SUPPLIED ENTRIES
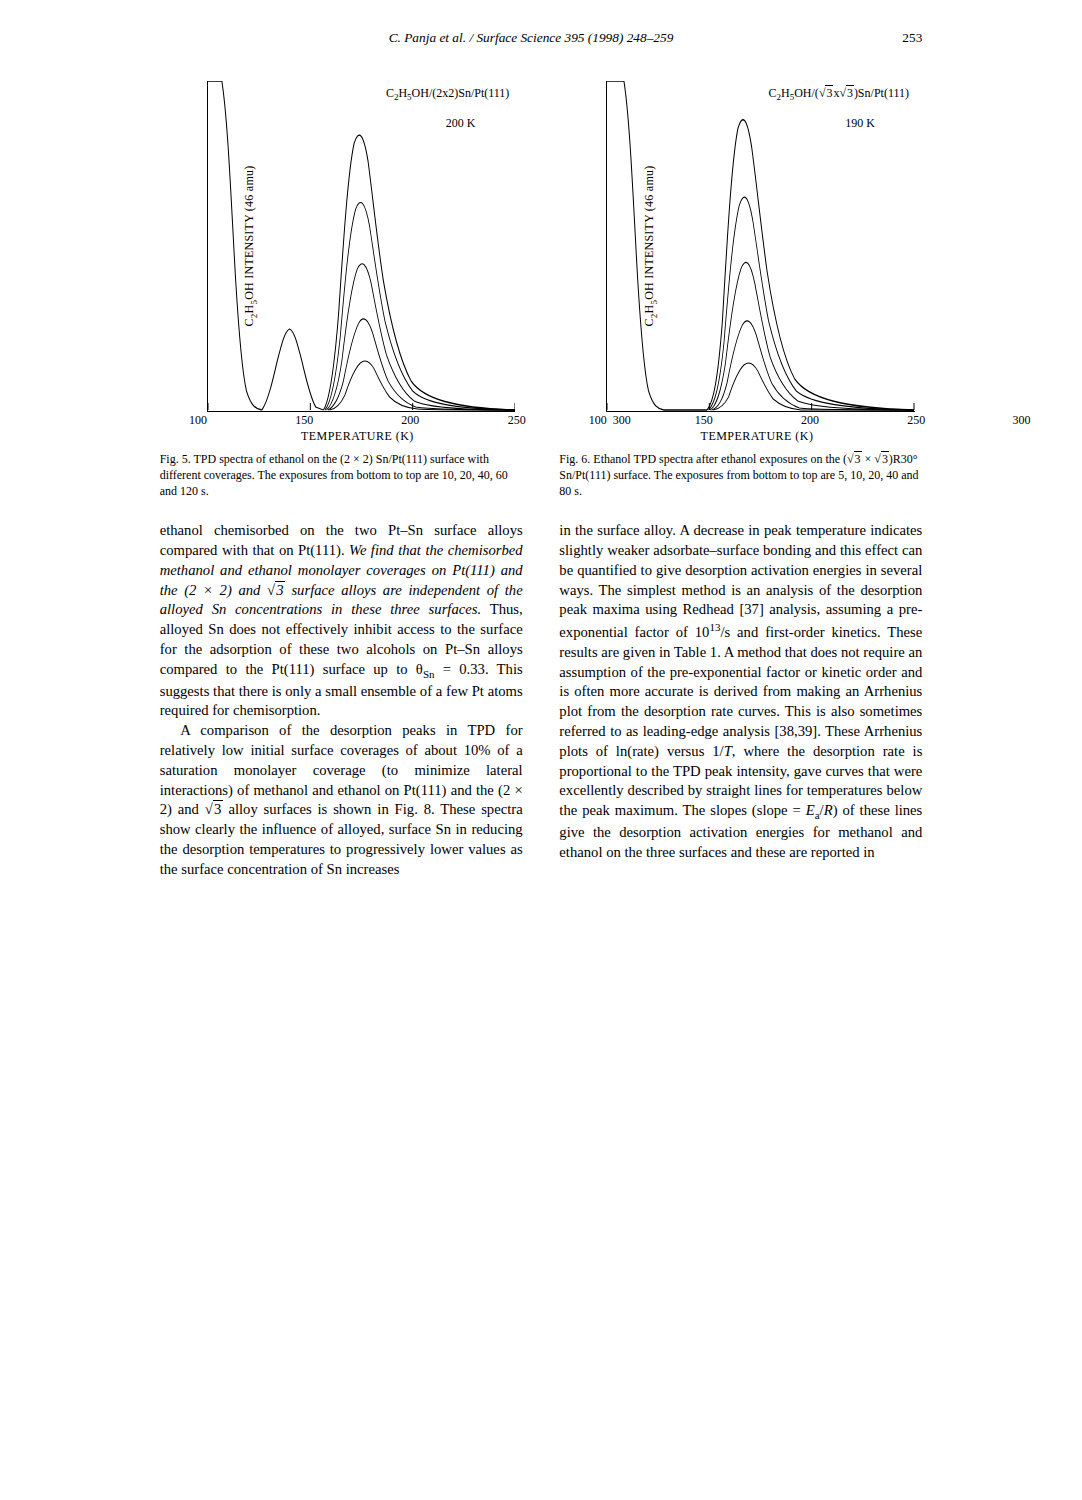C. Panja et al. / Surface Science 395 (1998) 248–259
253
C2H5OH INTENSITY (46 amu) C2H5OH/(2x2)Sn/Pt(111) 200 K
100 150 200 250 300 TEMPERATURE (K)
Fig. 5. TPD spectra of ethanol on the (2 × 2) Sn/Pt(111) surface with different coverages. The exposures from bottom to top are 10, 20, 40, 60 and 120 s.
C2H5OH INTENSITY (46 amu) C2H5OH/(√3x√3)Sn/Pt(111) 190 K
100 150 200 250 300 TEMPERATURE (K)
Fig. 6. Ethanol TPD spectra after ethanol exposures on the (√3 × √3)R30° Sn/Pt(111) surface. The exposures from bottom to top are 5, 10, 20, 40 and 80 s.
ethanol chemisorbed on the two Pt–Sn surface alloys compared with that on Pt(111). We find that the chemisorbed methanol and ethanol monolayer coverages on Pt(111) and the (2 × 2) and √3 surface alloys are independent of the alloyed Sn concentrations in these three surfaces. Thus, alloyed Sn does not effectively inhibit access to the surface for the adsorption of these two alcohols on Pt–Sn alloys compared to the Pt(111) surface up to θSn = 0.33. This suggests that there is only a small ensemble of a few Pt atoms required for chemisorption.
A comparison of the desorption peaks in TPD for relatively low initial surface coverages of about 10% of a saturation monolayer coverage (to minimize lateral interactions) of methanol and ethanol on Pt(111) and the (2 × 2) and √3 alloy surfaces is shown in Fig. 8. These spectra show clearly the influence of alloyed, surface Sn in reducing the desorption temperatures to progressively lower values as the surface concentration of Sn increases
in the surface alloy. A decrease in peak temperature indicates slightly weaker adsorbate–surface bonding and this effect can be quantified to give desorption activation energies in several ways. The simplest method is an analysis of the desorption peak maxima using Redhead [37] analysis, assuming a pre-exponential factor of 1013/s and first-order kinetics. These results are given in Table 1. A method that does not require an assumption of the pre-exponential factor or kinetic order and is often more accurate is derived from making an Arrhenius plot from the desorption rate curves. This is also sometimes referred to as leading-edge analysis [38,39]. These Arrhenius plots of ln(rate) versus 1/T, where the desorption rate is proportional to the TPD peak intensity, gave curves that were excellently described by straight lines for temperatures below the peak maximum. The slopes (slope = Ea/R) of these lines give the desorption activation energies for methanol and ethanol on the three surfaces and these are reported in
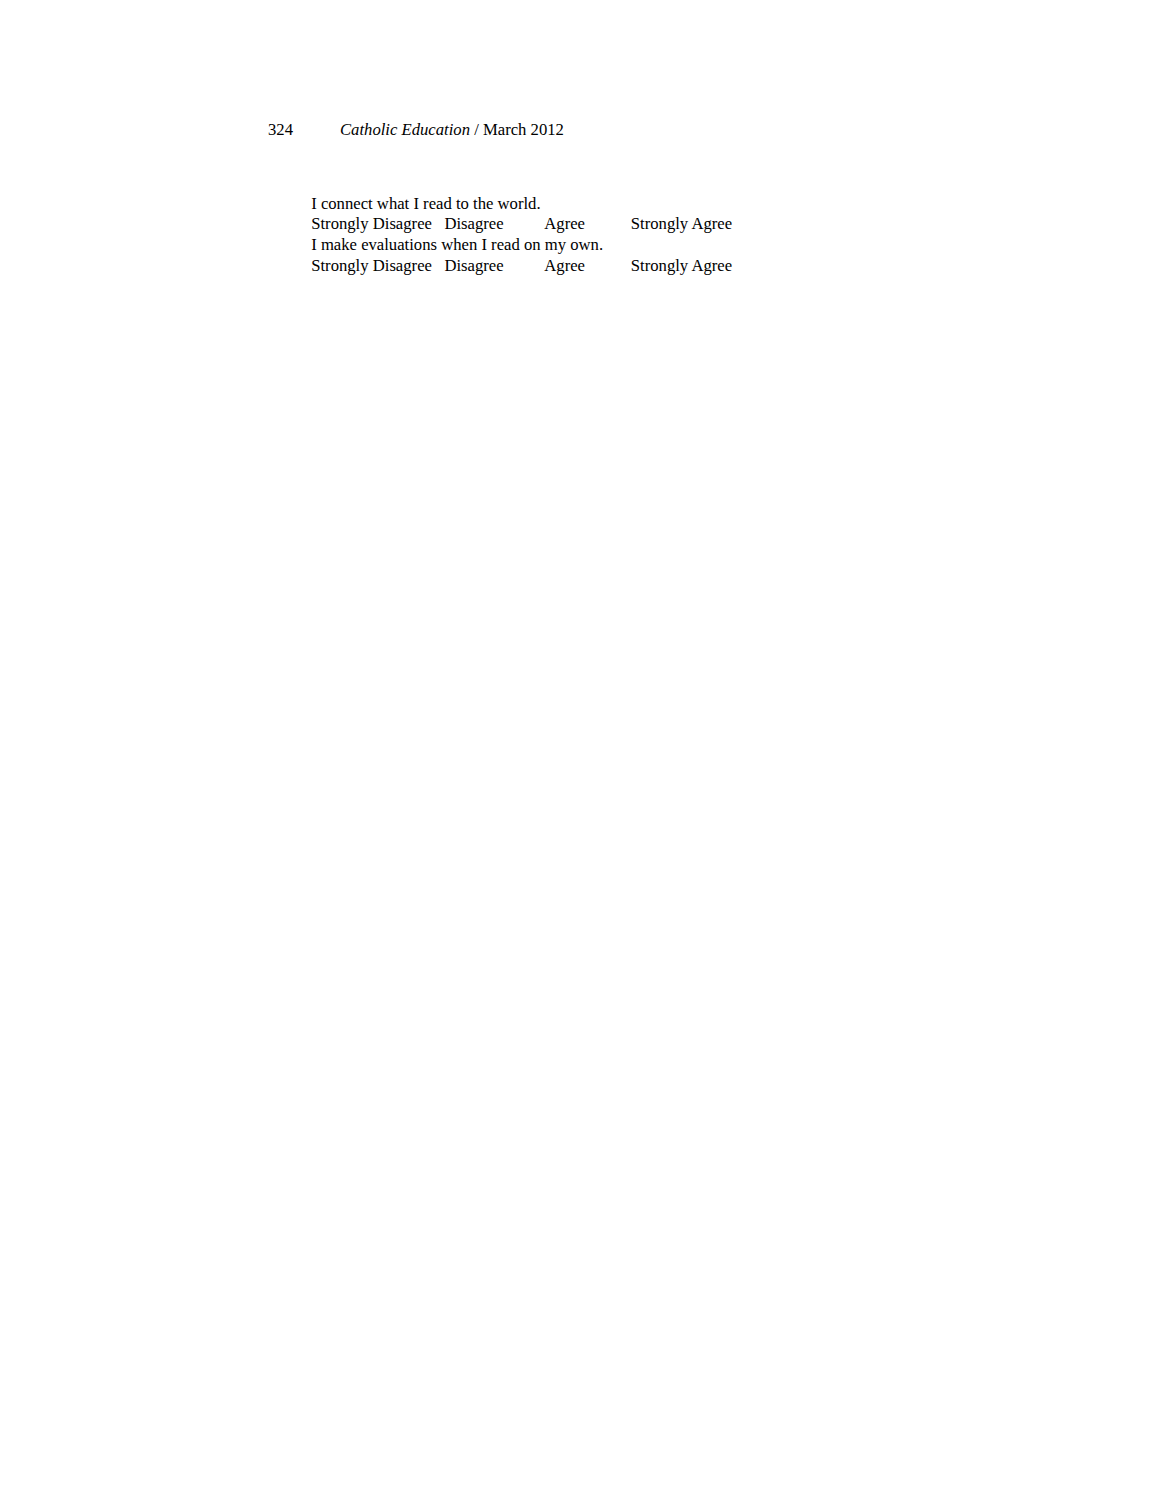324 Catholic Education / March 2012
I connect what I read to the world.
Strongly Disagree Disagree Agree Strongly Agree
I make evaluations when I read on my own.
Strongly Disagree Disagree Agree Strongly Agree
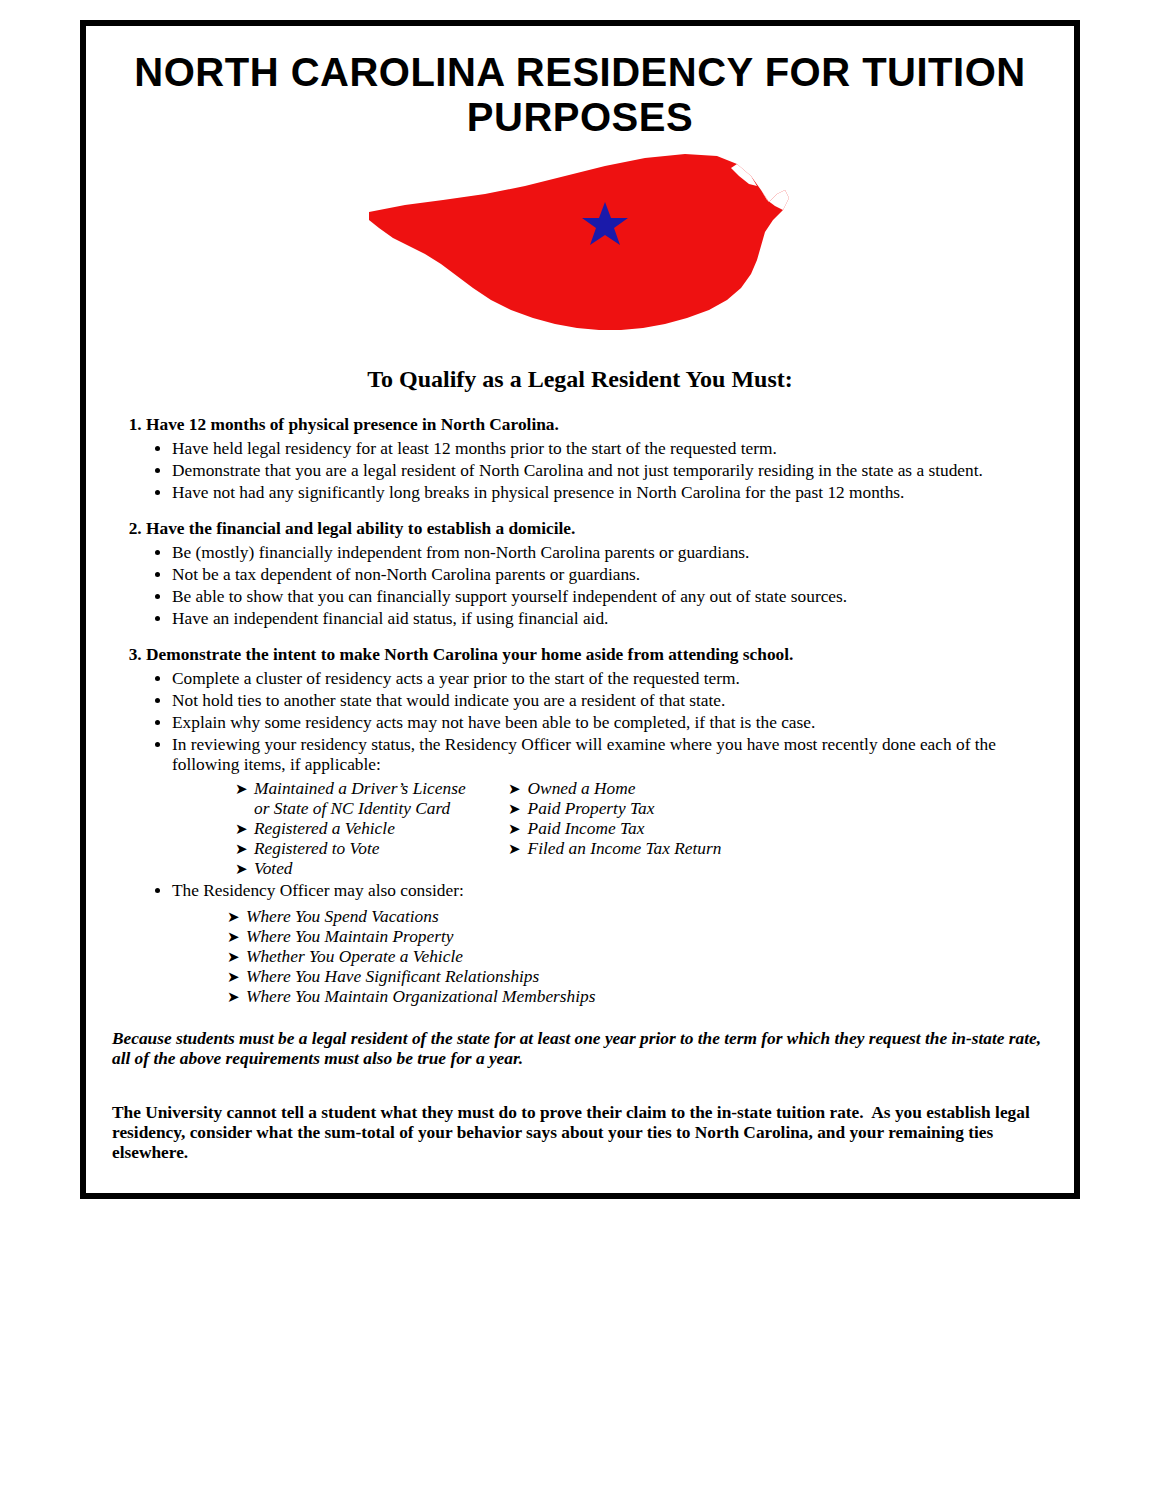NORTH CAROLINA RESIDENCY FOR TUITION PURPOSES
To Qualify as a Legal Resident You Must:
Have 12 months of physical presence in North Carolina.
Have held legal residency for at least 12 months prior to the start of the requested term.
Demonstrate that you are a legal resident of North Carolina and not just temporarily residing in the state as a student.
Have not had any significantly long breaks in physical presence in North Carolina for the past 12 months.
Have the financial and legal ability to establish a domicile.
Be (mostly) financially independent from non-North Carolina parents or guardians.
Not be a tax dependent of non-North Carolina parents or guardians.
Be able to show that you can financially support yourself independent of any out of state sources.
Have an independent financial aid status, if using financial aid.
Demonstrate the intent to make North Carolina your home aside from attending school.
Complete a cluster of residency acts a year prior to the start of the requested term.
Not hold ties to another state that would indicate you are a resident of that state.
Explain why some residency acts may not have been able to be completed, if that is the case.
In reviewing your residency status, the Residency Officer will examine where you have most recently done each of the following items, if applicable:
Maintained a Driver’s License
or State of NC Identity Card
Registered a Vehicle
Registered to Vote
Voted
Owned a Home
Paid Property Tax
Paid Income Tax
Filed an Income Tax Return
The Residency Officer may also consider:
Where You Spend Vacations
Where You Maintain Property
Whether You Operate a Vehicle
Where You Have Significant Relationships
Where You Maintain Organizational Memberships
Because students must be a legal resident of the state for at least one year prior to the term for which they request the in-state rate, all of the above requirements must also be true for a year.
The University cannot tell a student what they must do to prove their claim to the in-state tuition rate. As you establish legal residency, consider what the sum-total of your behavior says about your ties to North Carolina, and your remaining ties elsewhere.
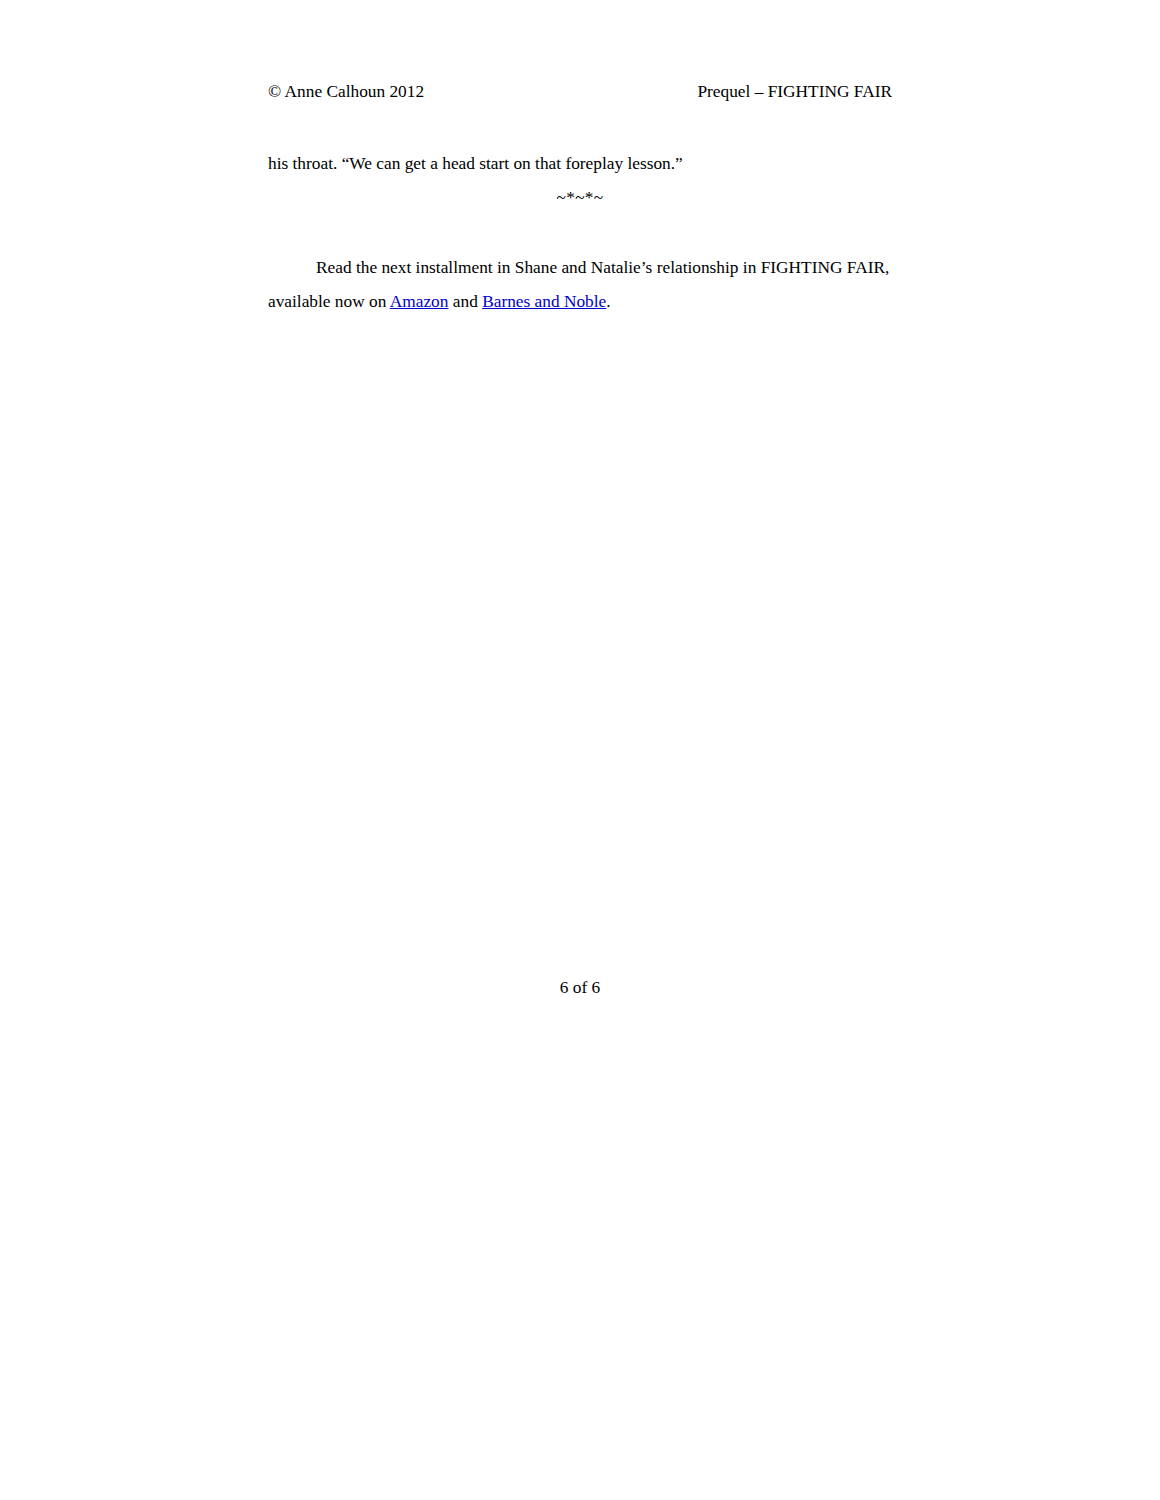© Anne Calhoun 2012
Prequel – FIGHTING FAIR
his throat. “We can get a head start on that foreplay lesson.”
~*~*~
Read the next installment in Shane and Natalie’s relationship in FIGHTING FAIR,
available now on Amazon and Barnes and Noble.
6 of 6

ABOUT THIS EXERCISE
The word to look for is "FAIR"; copy out every line of the entries that holds it.

SOLVED EXERCISE
Prequel – FIGHTING FAIR
Read the next installment in Shane and Natalie’s relationship in FIGHTING FAIR,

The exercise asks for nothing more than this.